READING PASSAGE
#####

MICRO-DISPENSER AND METHOD FOR MANUFACTURING A COLOR FILTER USING THE SAME
Technical Field The present invention relates to a device for discharging any material on a substrate and a method for applying thereof, more specifically a micro-dispenser and method for manufacturing a color filter using the same.
Background Art Generally, display device such as a liquid crystal display device or EL device is used in display unit of electronic apparatus such as a mobile phone, a portable computer, etc. Also, a full color display is implemented on a flat display device.
The full color display on the liquid crystal display device is implemented by letting the light modulated by the liquid crystal layer through a color filter. The color filter is formed by arranging color patterns of R (Red), G (Green) & B (Blue) on the surface of the substrate consisted of glass, plastic, etc. The full color display on the EL device is implemented by arranging EL luminescence layers (color patterns) of R, G & B on the surface of the substrate consisted of glass, plastic, etc., maintaining the EL luminescence layer between a pair of electrodes to form a pixel, and controlling voltage applied to the electrode per each pixel to illuminate the pixel in desired colors.
It is well-known that a conventional color patterns of R, G & B of the color filter in the liquid crystal display device or EL device are manufactured by using a photolithography method or a vacuum deposition method using a shadow mask.
However, the photolithography method or the vacuum deposition method using a shadow mask is a very complicated in terms of process, and a large amount of color materials of R, G & B is consumed, which causes a problem of increase in manufacture cost.
Summary of the Invention
The object of the present invention is to provide a micro-dispenser which can fundamentally solve the above problem when forming color patterns according to the photolithography method or the vacuum deposition method using a shadow mask. Also, the other object of the present invention is to provide a method for manufacturing a color filter using the micro-dispenser.
In order to achieve the above objects, the micro -dispenser of the present invention provides a solution reservoir provided in a body and a solution is reserved therein; a micro-nozzle located in the lower part of said solution reservoir and configured to discharge the solution in said solution reservoir; a vibration plate located in the upper part of said solution reservoir; a piezo actuator located in the upper part of said vibration plate, and generating a vibration in response to an impression of a voltage; and a strain gage located between said vibration plate and said piezo actuator, said strain gage measuring a stress of the vibration which is transferred from said piezo actuator to control the discharge amount of the solution in said solution reservoir.
The micro-nozzle may comprise a plurality of minute holes not to discharge the solution below a predetermined stress. The micro-nozzle may be constituted in the form of a circle, rectangular or polygon. R-color material solution, G-color
material solution or B-color material solution may be stored in the solution reservoir.

#####

WORK TASK 1
List each component that the micro-dispenser patent names in its description of the device, in the paragraph beginning "In order to achieve the above objects."
WORK TASK 2
Reproduce the stretch of the listing from the line containing "To add Blender" through the line containing "5. Put path to this folder and confirm".
The listing is unrelated to the micro-dispenser patent.

#####

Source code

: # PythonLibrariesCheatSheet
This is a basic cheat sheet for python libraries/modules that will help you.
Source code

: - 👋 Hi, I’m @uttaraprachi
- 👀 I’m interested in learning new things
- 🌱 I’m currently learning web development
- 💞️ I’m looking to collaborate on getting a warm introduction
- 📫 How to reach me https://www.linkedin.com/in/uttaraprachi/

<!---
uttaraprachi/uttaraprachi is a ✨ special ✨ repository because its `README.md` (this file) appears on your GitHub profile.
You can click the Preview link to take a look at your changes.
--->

#####

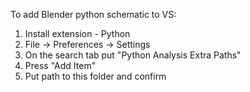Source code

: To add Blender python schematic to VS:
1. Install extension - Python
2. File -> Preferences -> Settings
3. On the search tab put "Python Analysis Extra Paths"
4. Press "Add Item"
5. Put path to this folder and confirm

#####

WRITTEN RESPONSE 1
- Solution reservoir
- Micro-nozzle
- Vibration plate
- Piezo actuator
- Strain gage

WRITTEN RESPONSE 2
: To add Blender python schematic to VS:
1. Install extension - Python
2. File -> Preferences -> Settings
3. On the search tab put "Python Analysis Extra Paths"
4. Press "Add Item"
5. Put path to this folder and confirm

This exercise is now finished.